[Begin Quoted text]

Emma: Yeah, yeah. Cuz I think the big thing is usually the price tag, because you’re like, Oh, I just wasted all this money or like, I spent that money and now I can’t afford to change it, but I hate it so now I have to live with this thing that I hate. And that’s always tough. So I think another thing is, sometimes I find myself in this place where I’m like, I kind of like, let’s just say wallpaper. Let’s just say that’s what I’m doing. I’m picking the wallpaper for a bedroom. Let’s just say, I’m not, but let’s just say. Maybe I have a couple that I’m like, Oh, these are kind of wild, but I’m really into them. Or maybe they’re very trendy or whatever. And then I might have a couple that I’m like, these are safer. I feel like I’ll definitely like these fine, but they’re not necessarily the most exciting thing. So then one thing you can do when you’re like, What do I do? Do I go with the more safe choice? Or do I go with a wild thing? So one, like Elsie said, if you’re able to get samples and hang them up, just tape them, you don’t have to paste them up or anything, just tape them up. That’s one thing to try. And then also, I would think through, how big is the room? How much is it going to cost to wallpaper? Is it a cost where if I hate it a year from now, or six months from now, could I afford to change it? And would I be willing to do that? And if the answer’s no, then well, maybe err on the side of the safer choice, depending maybe, just kind of thinking like, Would I be able to change this, either labor wise, or cost wise, things like that. Because those are sort of the big regrets, is when you can’t change it, it’s a done deal and you know, you don’t like it, and you’re just stuck. Because then you have to keep looking at your mistake for years in your house. And it’s just such a bummer.

[End Quoted text]
[Begin Record set]

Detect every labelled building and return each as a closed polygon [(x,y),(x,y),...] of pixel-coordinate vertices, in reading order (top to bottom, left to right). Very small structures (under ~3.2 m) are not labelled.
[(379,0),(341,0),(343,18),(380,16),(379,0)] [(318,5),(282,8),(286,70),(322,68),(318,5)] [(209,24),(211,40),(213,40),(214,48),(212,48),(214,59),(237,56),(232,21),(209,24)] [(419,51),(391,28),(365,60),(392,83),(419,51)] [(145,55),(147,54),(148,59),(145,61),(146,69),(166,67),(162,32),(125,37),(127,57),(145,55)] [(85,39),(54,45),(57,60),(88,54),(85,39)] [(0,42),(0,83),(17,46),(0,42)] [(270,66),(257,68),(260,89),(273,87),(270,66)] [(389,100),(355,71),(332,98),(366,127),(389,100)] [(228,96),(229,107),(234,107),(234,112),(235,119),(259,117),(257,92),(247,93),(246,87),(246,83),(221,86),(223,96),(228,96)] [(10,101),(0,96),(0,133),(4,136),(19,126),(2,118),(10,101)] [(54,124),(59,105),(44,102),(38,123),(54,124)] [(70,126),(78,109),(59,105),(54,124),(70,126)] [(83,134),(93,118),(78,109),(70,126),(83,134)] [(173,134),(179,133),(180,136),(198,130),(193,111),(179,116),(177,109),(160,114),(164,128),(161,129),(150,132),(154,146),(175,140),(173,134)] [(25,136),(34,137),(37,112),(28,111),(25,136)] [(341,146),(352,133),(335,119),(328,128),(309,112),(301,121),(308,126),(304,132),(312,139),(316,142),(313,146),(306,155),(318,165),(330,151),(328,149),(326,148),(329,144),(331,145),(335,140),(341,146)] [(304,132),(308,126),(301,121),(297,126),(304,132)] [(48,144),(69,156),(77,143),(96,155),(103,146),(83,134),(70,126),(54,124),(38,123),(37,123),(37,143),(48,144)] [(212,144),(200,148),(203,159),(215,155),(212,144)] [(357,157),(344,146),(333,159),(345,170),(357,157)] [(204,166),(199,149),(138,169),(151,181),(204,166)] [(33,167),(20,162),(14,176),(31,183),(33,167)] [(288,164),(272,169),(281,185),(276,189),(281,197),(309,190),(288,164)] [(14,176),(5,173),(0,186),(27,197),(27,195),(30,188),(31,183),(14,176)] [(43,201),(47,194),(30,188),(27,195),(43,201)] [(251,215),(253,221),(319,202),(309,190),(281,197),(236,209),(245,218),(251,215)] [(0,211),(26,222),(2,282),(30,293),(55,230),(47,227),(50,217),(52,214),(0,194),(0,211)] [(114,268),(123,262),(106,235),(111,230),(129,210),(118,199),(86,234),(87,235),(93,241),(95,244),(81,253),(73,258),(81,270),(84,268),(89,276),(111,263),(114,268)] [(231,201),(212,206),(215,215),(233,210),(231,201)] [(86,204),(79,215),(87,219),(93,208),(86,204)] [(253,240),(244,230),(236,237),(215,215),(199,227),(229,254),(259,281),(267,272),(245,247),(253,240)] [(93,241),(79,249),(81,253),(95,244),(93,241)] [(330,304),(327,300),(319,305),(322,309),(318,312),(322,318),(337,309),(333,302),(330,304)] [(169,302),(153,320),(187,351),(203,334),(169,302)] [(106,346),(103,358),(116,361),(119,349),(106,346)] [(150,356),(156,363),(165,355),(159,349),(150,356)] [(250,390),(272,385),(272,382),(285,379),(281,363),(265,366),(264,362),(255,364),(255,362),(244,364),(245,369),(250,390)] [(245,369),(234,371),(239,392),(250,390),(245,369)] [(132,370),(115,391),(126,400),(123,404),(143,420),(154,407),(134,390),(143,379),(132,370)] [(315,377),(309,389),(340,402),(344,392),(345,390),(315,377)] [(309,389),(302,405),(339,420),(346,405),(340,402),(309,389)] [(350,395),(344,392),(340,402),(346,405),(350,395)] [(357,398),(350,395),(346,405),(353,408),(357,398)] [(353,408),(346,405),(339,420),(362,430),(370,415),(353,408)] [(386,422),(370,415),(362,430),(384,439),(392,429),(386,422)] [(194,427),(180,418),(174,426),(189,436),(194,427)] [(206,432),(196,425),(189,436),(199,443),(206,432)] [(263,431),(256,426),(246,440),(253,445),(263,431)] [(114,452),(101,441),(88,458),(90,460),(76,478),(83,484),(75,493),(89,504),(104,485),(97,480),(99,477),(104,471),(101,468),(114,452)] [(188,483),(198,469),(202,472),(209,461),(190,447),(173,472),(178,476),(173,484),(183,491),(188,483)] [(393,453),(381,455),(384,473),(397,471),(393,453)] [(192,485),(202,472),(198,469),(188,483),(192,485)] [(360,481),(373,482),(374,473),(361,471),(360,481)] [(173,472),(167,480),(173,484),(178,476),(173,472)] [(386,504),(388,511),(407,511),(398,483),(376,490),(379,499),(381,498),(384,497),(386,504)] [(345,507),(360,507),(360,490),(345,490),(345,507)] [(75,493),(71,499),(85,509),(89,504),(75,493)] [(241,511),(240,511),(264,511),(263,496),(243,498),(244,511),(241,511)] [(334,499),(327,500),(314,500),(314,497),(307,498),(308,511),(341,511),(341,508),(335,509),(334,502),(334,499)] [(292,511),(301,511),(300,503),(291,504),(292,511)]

[End Record set]
[Begin Record set]

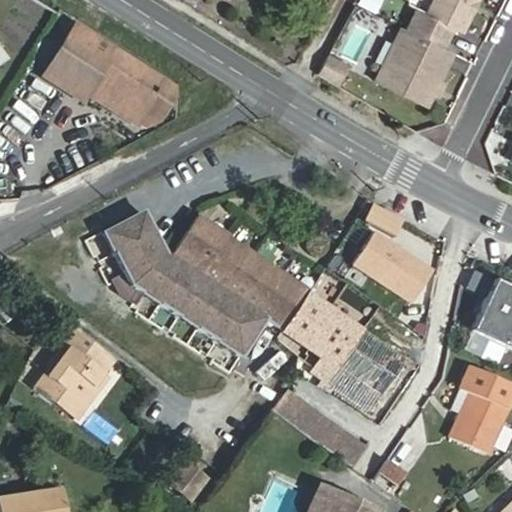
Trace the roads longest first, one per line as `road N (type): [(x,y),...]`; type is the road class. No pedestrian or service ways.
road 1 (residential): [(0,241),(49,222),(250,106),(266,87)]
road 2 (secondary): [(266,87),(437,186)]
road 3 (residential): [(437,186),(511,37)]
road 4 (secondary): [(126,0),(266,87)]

[End Record set]

*Task goal*.
Carry on the transcript about weighing safe versus bold wallpaper choices, beginning after its final sentence.

*Exercise output*.
Elsie: Yeah, and for me, those mistakes have always come from not putting enough thought into it. A lot of times, it’s what I did in my last house, and I liked it in my last house, so I just pick it for the new house. Or what I’ve seen in pictures, and I liked it in this picture so I just said, let’s do this. I think that anytime that I put an obsessive amount of thought and do the pin boards and do the mood boards, I don’t think I’ve ever had a regret after putting in that much effort. So that’s a great way to safeguard yourself and just test your true feelings about a trend, because yeah, I as an Enneagram seven, I’m very infatuated by trends. Especially when I first see them, if it’s something you know like home decor trends can be like eye candy, they’re very catchy and appealing. I also am a person who likes sort of catchy designs. So it’s hard to tell sometimes if it’s something that I truly love, or if it’s something that, you know, is the flavor of the year, that’s going to be different next year. Okay, so let’s talk about how to find your style so you can filter trends that you know you are going to keep loving. This is something that I wish I would have learned in my 20s. But that’s okay, I’ll know for my 40s instead. It all comes down to the mood boarding time that you put in. The other thing I would say is to try it out in a small dose. A lot of times with trends, you can just try it in your home in the smallest way, like a patterned tablecloth, pillows, something like that that’s under $100 and just see if it feels right. A lot of times I can feel right away, Oh, okay, I actually don’t love that for this home. I just liked it in pictures, which are two very different things.
Elsie: Yeah. Have you ever had a way to test yourself?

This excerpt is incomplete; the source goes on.